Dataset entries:
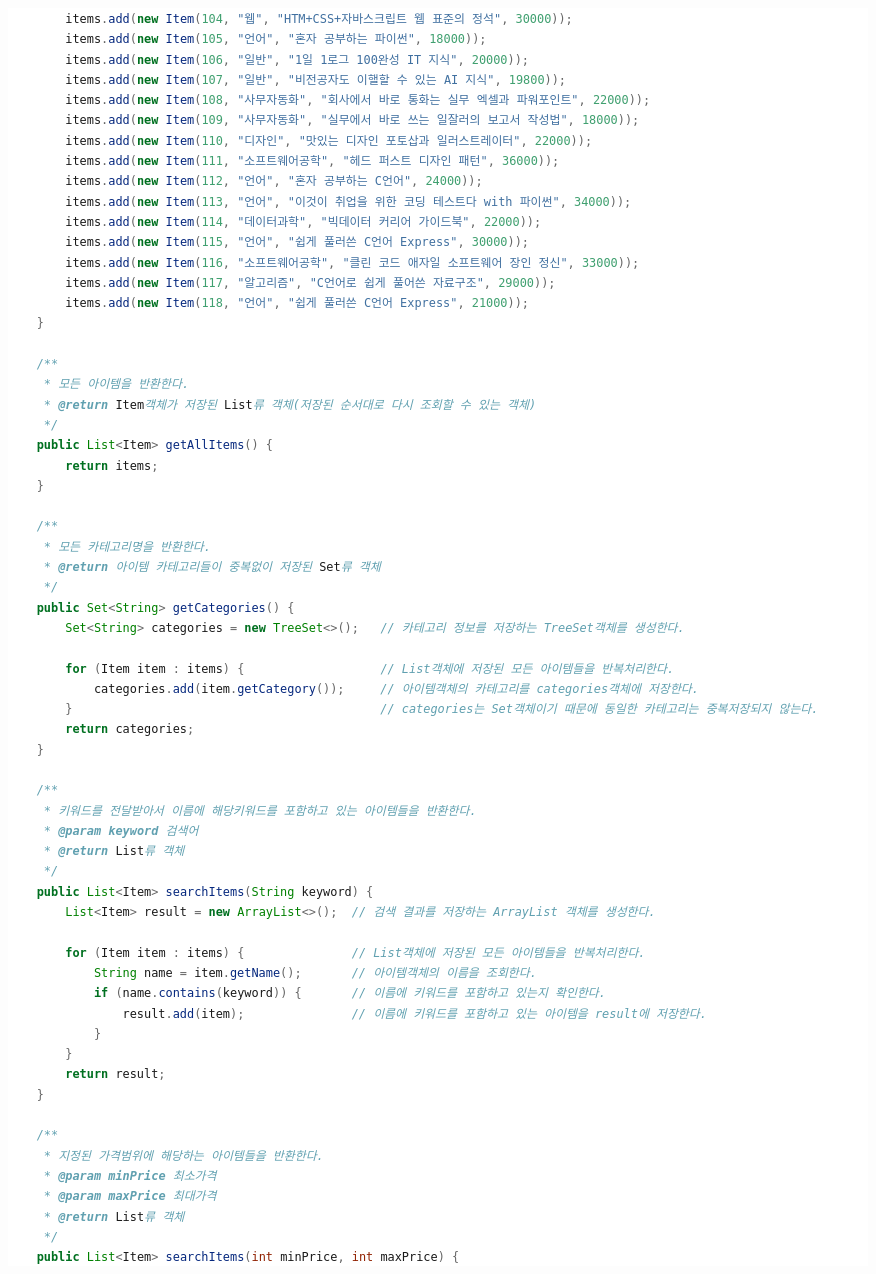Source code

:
 ```java
		items.add(new Item(104, "웹", "HTM+CSS+자바스크립트 웹 표준의 정석", 30000));
		items.add(new Item(105, "언어", "혼자 공부하는 파이썬", 18000));
		items.add(new Item(106, "일반", "1일 1로그 100완성 IT 지식", 20000));
		items.add(new Item(107, "일반", "비전공자도 이핼할 수 있는 AI 지식", 19800));
		items.add(new Item(108, "사무자동화", "회사에서 바로 통화는 실무 엑셀과 파워포인트", 22000));
		items.add(new Item(109, "사무자동화", "실무에서 바로 쓰는 일잘러의 보고서 작성법", 18000));
		items.add(new Item(110, "디자인", "맛있는 디자인 포토삽과 일러스트레이터", 22000));
		items.add(new Item(111, "소프트웨어공학", "헤드 퍼스트 디자인 패턴", 36000));
		items.add(new Item(112, "언어", "혼자 공부하는 C언어", 24000));
		items.add(new Item(113, "언어", "이것이 취업을 위한 코딩 테스트다 with 파이썬", 34000));
		items.add(new Item(114, "데이터과학", "빅데이터 커리어 가이드북", 22000));
		items.add(new Item(115, "언어", "쉽게 풀러쓴 C언어 Express", 30000));
		items.add(new Item(116, "소프트웨어공학", "클린 코드 애자일 소프트웨어 장인 정신", 33000));
		items.add(new Item(117, "알고리즘", "C언어로 쉽게 풀어쓴 자료구조", 29000));
		items.add(new Item(118, "언어", "쉽게 풀러쓴 C언어 Express", 21000));
	}

	/**
	 * 모든 아이템을 반환한다.
	 * @return Item객체가 저장된 List류 객체(저장된 순서대로 다시 조회할 수 있는 객체)
	 */
	public List<Item> getAllItems() {
		return items;
	}

	/**
	 * 모든 카테고리명을 반환한다.
	 * @return 아이템 카테고리들이 중복없이 저장된 Set류 객체
	 */
	public Set<String> getCategories() {
		Set<String> categories = new TreeSet<>();	// 카테고리 정보를 저장하는 TreeSet객체를 생성한다.
		
		for (Item item : items) {					// List객체에 저장된 모든 아이템들을 반복처리한다.
			categories.add(item.getCategory());		// 아이템객체의 카테고리를 categories객체에 저장한다.
		}											// categories는 Set객체이기 때문에 동일한 카테고리는 중복저장되지 않는다.
		return categories;
	}

	/**
	 * 키워드를 전달받아서 이름에 해당키워드를 포함하고 있는 아이템들을 반환한다.
	 * @param keyword 검색어
	 * @return List류 객체
	 */
	public List<Item> searchItems(String keyword) {
		List<Item> result = new ArrayList<>();  // 검색 결과를 저장하는 ArrayList 객체를 생성한다.

		for (Item item : items) {				// List객체에 저장된 모든 아이템들을 반복처리한다.
			String name = item.getName(); 		// 아이템객체의 이름을 조회한다.
			if (name.contains(keyword)) {		// 이름에 키워드를 포함하고 있는지 확인한다.
				result.add(item);				// 이름에 키워드를 포함하고 있는 아이템을 result에 저장한다.
			}
		}
		return result;
	}
	
	/**
	 * 지정된 가격범위에 해당하는 아이템들을 반환한다.
	 * @param minPrice 최소가격
	 * @param maxPrice 최대가격
	 * @return List류 객체
	 */
	public List<Item> searchItems(int minPrice, int maxPrice) {
```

- Exercise prompt
Without the pictures, write out every entry exactly as it appears.

- Result of this task
Source code

:
 ```java
		items.add(new Item(104, "웹", "HTM+CSS+자바스크립트 웹 표준의 정석", 30000));
		items.add(new Item(105, "언어", "혼자 공부하는 파이썬", 18000));
		items.add(new Item(106, "일반", "1일 1로그 100완성 IT 지식", 20000));
		items.add(new Item(107, "일반", "비전공자도 이핼할 수 있는 AI 지식", 19800));
		items.add(new Item(108, "사무자동화", "회사에서 바로 통화는 실무 엑셀과 파워포인트", 22000));
		items.add(new Item(109, "사무자동화", "실무에서 바로 쓰는 일잘러의 보고서 작성법", 18000));
		items.add(new Item(110, "디자인", "맛있는 디자인 포토삽과 일러스트레이터", 22000));
		items.add(new Item(111, "소프트웨어공학", "헤드 퍼스트 디자인 패턴", 36000));
		items.add(new Item(112, "언어", "혼자 공부하는 C언어", 24000));
		items.add(new Item(113, "언어", "이것이 취업을 위한 코딩 테스트다 with 파이썬", 34000));
		items.add(new Item(114, "데이터과학", "빅데이터 커리어 가이드북", 22000));
		items.add(new Item(115, "언어", "쉽게 풀러쓴 C언어 Express", 30000));
		items.add(new Item(116, "소프트웨어공학", "클린 코드 애자일 소프트웨어 장인 정신", 33000));
		items.add(new Item(117, "알고리즘", "C언어로 쉽게 풀어쓴 자료구조", 29000));
		items.add(new Item(118, "언어", "쉽게 풀러쓴 C언어 Express", 21000));
	}

	/**
	 * 모든 아이템을 반환한다.
	 * @return Item객체가 저장된 List류 객체(저장된 순서대로 다시 조회할 수 있는 객체)
	 */
	public List<Item> getAllItems() {
		return items;
	}

	/**
	 * 모든 카테고리명을 반환한다.
	 * @return 아이템 카테고리들이 중복없이 저장된 Set류 객체
	 */
	public Set<String> getCategories() {
		Set<String> categories = new TreeSet<>();	// 카테고리 정보를 저장하는 TreeSet객체를 생성한다.
		
		for (Item item : items) {					// List객체에 저장된 모든 아이템들을 반복처리한다.
			categories.add(item.getCategory());		// 아이템객체의 카테고리를 categories객체에 저장한다.
		}											// categories는 Set객체이기 때문에 동일한 카테고리는 중복저장되지 않는다.
		return categories;
	}

	/**
	 * 키워드를 전달받아서 이름에 해당키워드를 포함하고 있는 아이템들을 반환한다.
	 * @param keyword 검색어
	 * @return List류 객체
	 */
	public List<Item> searchItems(String keyword) {
		List<Item> result = new ArrayList<>();  // 검색 결과를 저장하는 ArrayList 객체를 생성한다.

		for (Item item : items) {				// List객체에 저장된 모든 아이템들을 반복처리한다.
			String name = item.getName(); 		// 아이템객체의 이름을 조회한다.
			if (name.contains(keyword)) {		// 이름에 키워드를 포함하고 있는지 확인한다.
				result.add(item);				// 이름에 키워드를 포함하고 있는 아이템을 result에 저장한다.
			}
		}
		return result;
	}
	
	/**
	 * 지정된 가격범위에 해당하는 아이템들을 반환한다.
	 * @param minPrice 최소가격
	 * @param maxPrice 최대가격
	 * @return List류 객체
	 */
	public List<Item> searchItems(int minPrice, int maxPrice) {
```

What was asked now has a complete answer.